I want to do batch processing of files on multiple cores. I have following scenario:
How do I achieve this? I am confused by multiprocessing.Pool()
, multiprocessing.Process()
and various other options.
Thanks.
Common research programming languages use only one processor The “multi” in multiprocessing refers to the multiple cores in a computer's central processing unit (CPU). Computers originally had only one CPU core or processor, which is the unit that makes all our mathematical calculations possible.
Spark does not require the users to have high end, expensive systems with great computing power. It splits the big data into multiple cores or systems available in the cluster and optimally utilizes these computing resources to the processes this data in a distributed manner.
Launched in 2014, Apache Spark is an open-source and multi-language data processing engine that allows you to implement distributed stream and batch processing operations for large-scale data workloads.

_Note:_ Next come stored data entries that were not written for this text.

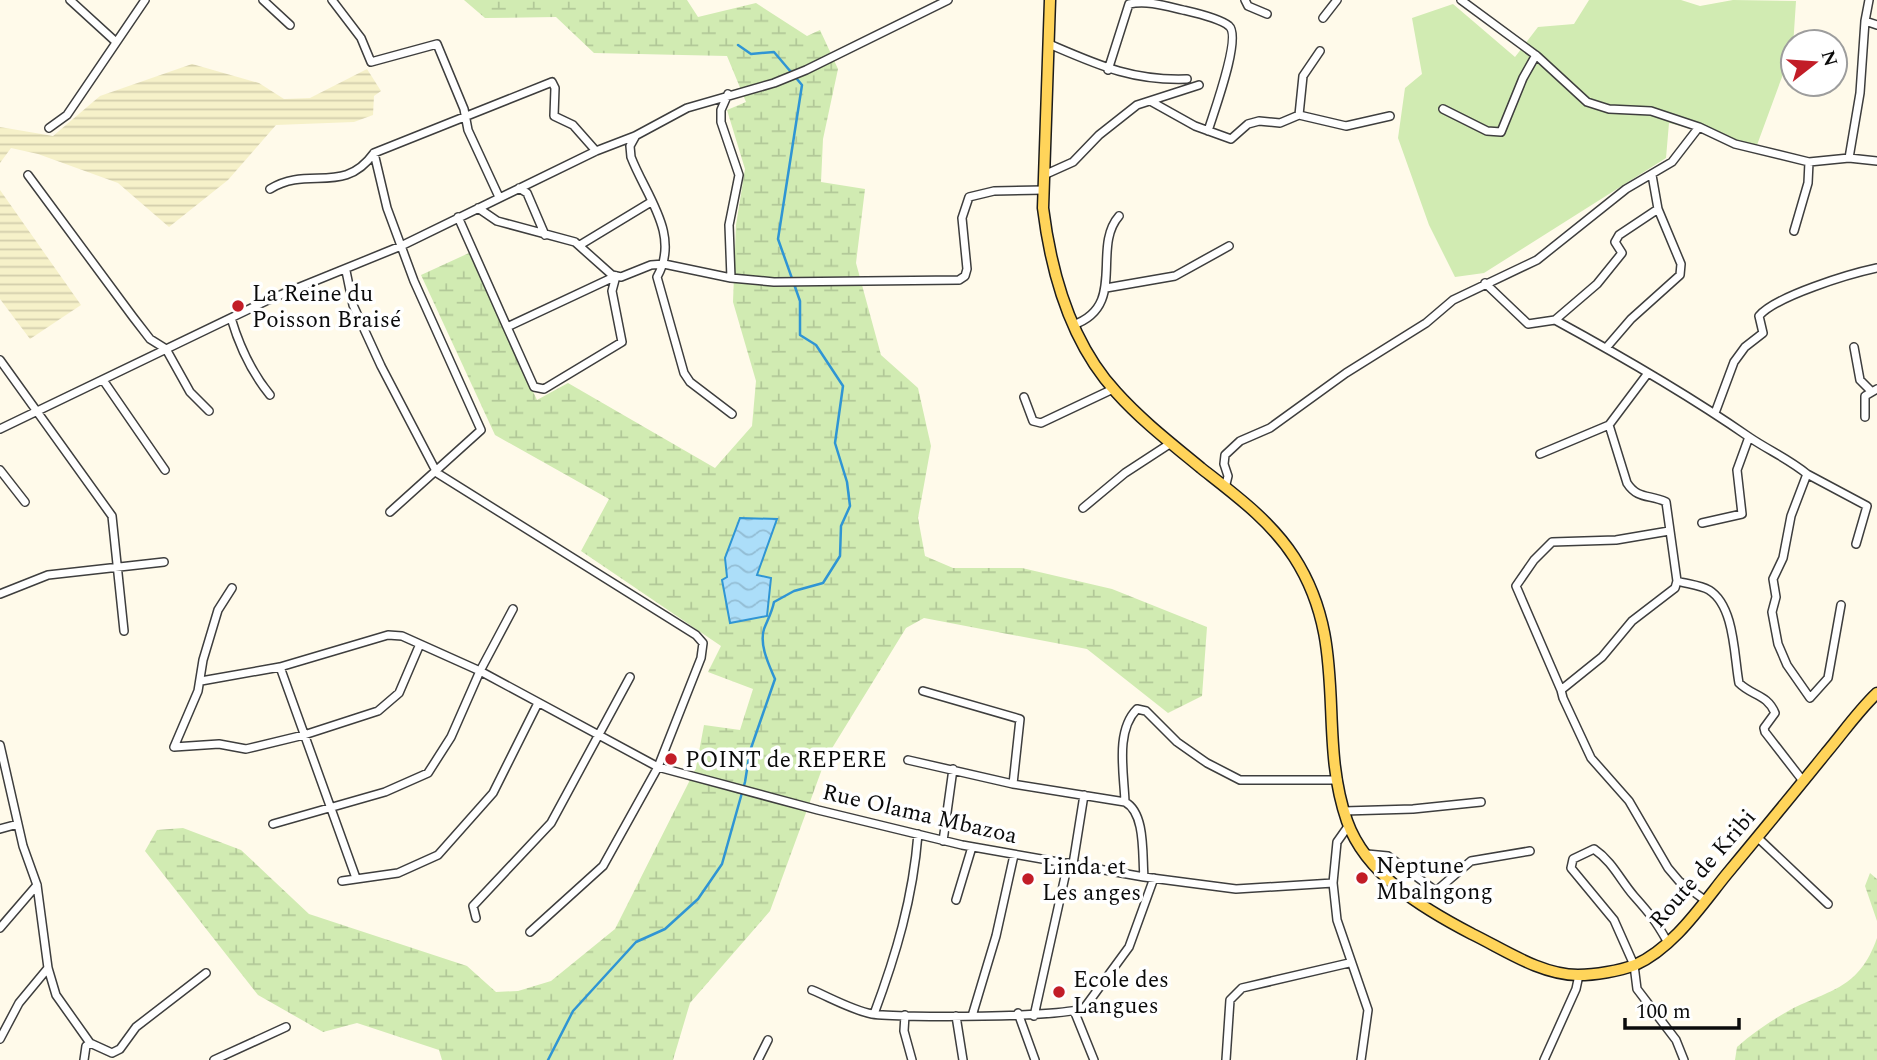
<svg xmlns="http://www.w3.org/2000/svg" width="1877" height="1060" viewBox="0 0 1877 1060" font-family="Spectral,serif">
<defs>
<pattern id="farmland-rules" width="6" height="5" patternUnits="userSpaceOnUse" patternTransform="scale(1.75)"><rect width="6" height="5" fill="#f6f1c9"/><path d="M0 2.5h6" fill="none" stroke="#d2cdab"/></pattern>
<pattern id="wetland-marsh" width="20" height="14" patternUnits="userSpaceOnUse" patternTransform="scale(1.75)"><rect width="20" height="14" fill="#d1ebb2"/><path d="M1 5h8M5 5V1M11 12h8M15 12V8" fill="none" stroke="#b2c898"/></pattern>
<pattern id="water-waves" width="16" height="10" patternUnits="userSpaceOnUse" patternTransform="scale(1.75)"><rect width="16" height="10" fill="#acdef9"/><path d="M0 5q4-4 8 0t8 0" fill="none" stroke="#93bdd4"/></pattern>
</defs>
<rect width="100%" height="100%" fill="#fffaea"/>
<!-- farmland -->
<path fill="url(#farmland-rules)" d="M192,64l67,19 25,16 26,-1 57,-29 14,22 -7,5 -1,19 -19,7 -78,3 -48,55 -59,47 -51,-44 -80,-29 -27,-6 -11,15v-36l53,9 47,-40z
M0,190l81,115 -51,34 -30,-40z"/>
<!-- grass -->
<path fill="#d1ebb2" d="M1589,0h92l19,6 33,-6 63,1 -3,46 -36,98 -88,-22 -3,35 -182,115 -29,4 -26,-52 -31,-87 7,-50 17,-14 -10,-56 41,-14 62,53 23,-30 36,-3z"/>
<!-- wetland -->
<path fill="url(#wetland-marsh)" d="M464,0h223l11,17 58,-14 51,33 13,-6 18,39 -15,70 -2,43 44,7 -9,74 25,92 37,33 13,58 -13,72 7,38 28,12h69l90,21 95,38 -5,69 -34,17 -81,-64 -163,-31 -18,10 -80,130 -56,153 -80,92 -17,57h-231l-3,-10 -82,-27 -34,9 -65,-37 -113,-144 12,-21 26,-2 58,22 68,64 158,52 29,26 22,-1 33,-10 64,-52 81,-161 8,-43 36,5 13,-41 -45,-17 13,-26 -140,-95 28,-52 -114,-64 -74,-160 48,-22 68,147 31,-17 147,85 37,-42 4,-45 -23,-79 3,-77 9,-56 -18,-59 19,-8 -19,-46 -133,-3 -38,-36 -71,1z
M1870,873l7,6v42l-12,-35z
M1877,938v122h-142l2,-13c16,-14 33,-26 53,-37 41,-21 69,-21 87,-72z"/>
<!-- water -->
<path fill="url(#water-waves)" stroke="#2f95d4" stroke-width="2" d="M740,518l37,1 -20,56 14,3 -4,38 -37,7 -8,-43 5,-3 -2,-19z"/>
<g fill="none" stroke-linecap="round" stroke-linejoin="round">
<!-- stream -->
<path stroke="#2f95d4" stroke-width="2.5" d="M548,1060l25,-49 63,-69 29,-13 33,-30 24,-35 23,-82 5,-31 25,-72c-6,-14 -16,-34 -11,-50 4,-10 8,-17 10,-27l20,-11 29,-8 17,-27 1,-30 9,-20 -3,-24 -12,-39 8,-57 -27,-41 -16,-10v-34l-22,-62 24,-154 -28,-33 -23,2 -13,-9"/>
<defs>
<path id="minor" d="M70,0l46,42
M263,0l27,25
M332,0l29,38 10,24 66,-18 27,65 4,21 31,67
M1245,0l3,6 19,8
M1461,0l76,56 50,46 22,7 42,2 48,16
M1869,0l-4,21 12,4
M1323,18l14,-18
M1049,44c49,21 83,37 138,35
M1108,70l21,-66c18,-4 37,2 54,6 13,3 36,8 46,16 13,11 -16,88 -21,105
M728,94l-7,16v12l18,53 -10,50 2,53
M1152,102l43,24 36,13 17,-15 11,-3 21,2 19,-8 47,11 44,-10
M1443,109l44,22 14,1 22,-54 13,-23
M1299,115l4,-39 17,-25
M49,128l18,-13 78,-115
M635,137l-5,9 1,11c15,39 50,78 26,120l27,96 6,9 42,32
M374,153l13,55 27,73 67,149 -91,82
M1849,158l11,-65 5,-72
M28,175l105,142 17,22 16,10 24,43 19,19
M1044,175l29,-13 26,-27 38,-30 62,-20
M519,188l8,5 18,42
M270,189c39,-24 73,7 104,-36l178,-71 3,6 -1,28 19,9 23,26
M478,208l19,13 78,21 37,33 9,2 30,-12 13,-1 67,14 43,4 185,-2 6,-4 2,-7 -5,-51 7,-21 25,-6 50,-1
M458,217l49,110
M1794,231l14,-48 1,-21 40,-4 28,3
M580,245l71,-43
M346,271l7,34 28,61 56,107 259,162 7,8 -2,15 -43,109 -55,99 -73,66
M616,276l-4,15 10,51 -78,47 -10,-2 -27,-60z
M1485,283l43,41 27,-4 42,-36 25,-31 -7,-11 4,-7 39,-26
M1106,288l69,-12 54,-30
M231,318c8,27 21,55 39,77
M1555,320c66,36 132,74 194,117 19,13 40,22 58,37l-16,42 -8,42 -10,21 3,18 -4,15 6,32 9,21 23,33 18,-20 13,-73
M1073,325c55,-19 18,-77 46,-109
M1854,347l6,33 10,10
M1606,348l25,-29 49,-44 1,-11 -23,-55 -6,-34
M0,360l112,156 12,115
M103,380l62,90
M1024,397l9,24 8,2 72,-34
M1715,413l19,-51 11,-15 18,-14 -4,-17c17,-20 90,-42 118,-48
M1865,417v-21l12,-7
M1609,425l18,58c11,17 23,11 39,19l11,79 -2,7 -43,33 -30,36 -41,33 2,8 28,60 38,43 39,67 11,13 27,20
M0,429l268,-129 133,-54 195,-95 39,-15 52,-28 87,-25 32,-13 142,-70
M1540,454l69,-29 39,-52
M0,470l25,32
M1807,474l60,32 -11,38
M1225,488l3,-12 -4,-12 1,-9 15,-14 30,-13 76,-55 80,-50 27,-23 84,-40 89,-71 46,-27 27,-35 36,17 74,18
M1083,508l42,-35 46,-30
M1702,523l40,-9 -5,-44 12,-33
M1677,581c10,3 23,4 32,9 26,16 25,67 30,93 13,13 28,11 36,30l-11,15 1,4 38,49
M232,588l-14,22 -15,50 -5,31 -24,56 45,-3 27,5 58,-14 74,-24 21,-18 21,-49
M0,594l48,-19 116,-13
M280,667l76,211
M201,681l79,-14 108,-32 14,1 78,35 178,96 160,43 144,35 182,32 92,12 97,-6
M1561,690l-45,-104 18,-26 18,-18 64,-2 53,-9
M923,691l97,28 -7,65
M0,745l23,101 14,39 11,83 8,27 34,48 -4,3 -2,14
M908,760l105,24 112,18c21,11 17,54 19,75
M1125,802c-1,-29 -10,-71 12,-93l9,2 31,31 30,21 33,17h98
M1344,811l69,-2 68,-7
M273,824l112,-32 43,-19 23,-36 29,-66 33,-62
M1349,825l-12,17 -4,41 4,37 31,90 -7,50
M0,829l18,-5
M1757,837l71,67
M943,841l10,-72
M1367,854l21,2 48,35 35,-30 59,-10
M1073,864l11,-69
M342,881l56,-8 40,-18 55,-62 45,-90
M956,900l16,-53
M476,918l-3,-12 78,-83 79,-146
M0,928l37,-43
M1667,941c-12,-21 -17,-27 -33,-45 -14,-16 -21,-34 -40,-47l-21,10 -2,9 43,52 20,45 3,24 39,51 8,20
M812,990c19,8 40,20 60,24 25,4 200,4 213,-7l44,-60 25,-69
M1018,1013l17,47
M1075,1013l19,47
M874,1014c22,-59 39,-116 44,-180
M905,1015l-1,16 8,29
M956,1016l7,44
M972,1016l24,-80 18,-81
M1034,1016l34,-153
M0,1039l19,-36 29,-35
M90,1043l22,10 8,-4 16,-22 70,-54
M214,1060l72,-33
M758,1060l10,-20
M1226,1060l4,-60 12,-12 107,-25
M1544,1060l32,-71 3,-14"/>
<path id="primary" d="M1050,0l-7,208c8,64 28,135 73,184 25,28 56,52 85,76 33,26 70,53 93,89 57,88 22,175 53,264 19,54 77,88 125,113 33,16 69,41 106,41 17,0 41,-4 57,-10 38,-17 66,-59 91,-90 34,-41 67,-81 100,-122 17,-20 32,-42 51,-60"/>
</defs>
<!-- minor casing -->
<use href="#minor" stroke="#3e3e3e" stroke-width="10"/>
<!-- primary casing -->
<use href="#primary" stroke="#1c1c1c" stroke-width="13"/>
<!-- minor -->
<use href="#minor" stroke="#fff" stroke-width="7"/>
<!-- primary -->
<use href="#primary" stroke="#ffd45a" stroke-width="10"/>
</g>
<!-- markers -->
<g fill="#c21d27" stroke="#fff" stroke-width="2.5">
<circle cx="238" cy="306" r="7"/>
<circle cx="671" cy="759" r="7"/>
<circle cx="1362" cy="878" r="7"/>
<circle cx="1028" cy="879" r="7"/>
<circle cx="1059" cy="992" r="7"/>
</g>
<g text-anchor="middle" stroke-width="7" stroke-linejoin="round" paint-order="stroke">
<!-- poi labels -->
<g font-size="23" fill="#0b0b0b" stroke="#fff" text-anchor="start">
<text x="252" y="301">La Reine du<tspan x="252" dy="26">Poisson Braisé</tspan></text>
<text x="685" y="767">POINT de REPERE</text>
<text x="1376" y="873">Neptune<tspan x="1376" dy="26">Mbalngong</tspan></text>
<text x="1042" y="874">Linda et<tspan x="1042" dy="26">Les anges</tspan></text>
<text x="1073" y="987">Ecole des<tspan x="1073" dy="26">Langues</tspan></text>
</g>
<!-- street labels -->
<g font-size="23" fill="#0b0b0b" stroke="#fff">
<text transform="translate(920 813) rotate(13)" y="8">Rue Olama Mbazoa</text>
<text transform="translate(1702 868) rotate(-49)" y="8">Route de Kribi</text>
</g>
</g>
<!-- north arrow -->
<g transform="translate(1814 63) rotate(73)"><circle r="33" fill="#ffffff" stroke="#9d9d9d" stroke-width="2"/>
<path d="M0-5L12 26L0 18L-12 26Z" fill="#c21d27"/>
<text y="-10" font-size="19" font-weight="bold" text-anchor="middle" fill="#0b0b0b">N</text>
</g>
<!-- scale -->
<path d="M1625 1018v10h114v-10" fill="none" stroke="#0b0b0b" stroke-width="3.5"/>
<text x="1636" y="1018" font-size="21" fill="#0b0b0b" stroke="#ffffff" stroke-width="5" paint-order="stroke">100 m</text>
</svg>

Multiple jobs are processed simultaneously on a given batch processing machine in parallel batching. The resulting batch is called a p-batch. Batching can lead to reduced production costs, but depending how the jobs are grouped into a batch can lead to better or worse delivery times of products.
In order to demonstrate Pool
I'm going to suppose your working function, which consumes a filename and produces a number, is named work
and that the 20 files are labeled 1.txt
,... 20.txt
. One way to set this up would be as follows,
from multiprocessing import Pool
pool = Pool(processes=4)
result = pool.map_async(work, ("%d.txt"%n for n in xrange(1,21)))
print sum(result.get())
This method will do the work of steps 3 and 4 for you.
It's pretty simple.
from multiprocessing import Pool
def process_file(filename):
return filename
if __name__ == '__main__':
pool = Pool()
files = [1, 2, 3, 4, 5, 6, 7, 8, 9, 10]
results = pool.imap(process_file, files)
for result in results:
print result
Pool
automatically defaults to the number of processor cores that you have. Also, make sure that your processing function is importable from the file and that your multiprocessing code is inside of the if __name__ == '__main__':
. If not, you'll make a fork bomb and lock up your computer.
Although Jared's answer is great, I personally would use a ProcessPoolExecutor
from the futures
module, and not even worry about multiprocessing
:
with ProcessPoolExecutor(max_workers=4) as executor:
result = sum(executor.map(process_file, files))
When it gets a little more complicated, the future
object, or futures.as_completed
, can be really nifty compared to the multiprocessing
equivalents. When it gets a lot more complicated, multiprocessing
is a whole lot more flexible and powerful. But when it's this trivial, really, it's almost hard to tell the difference.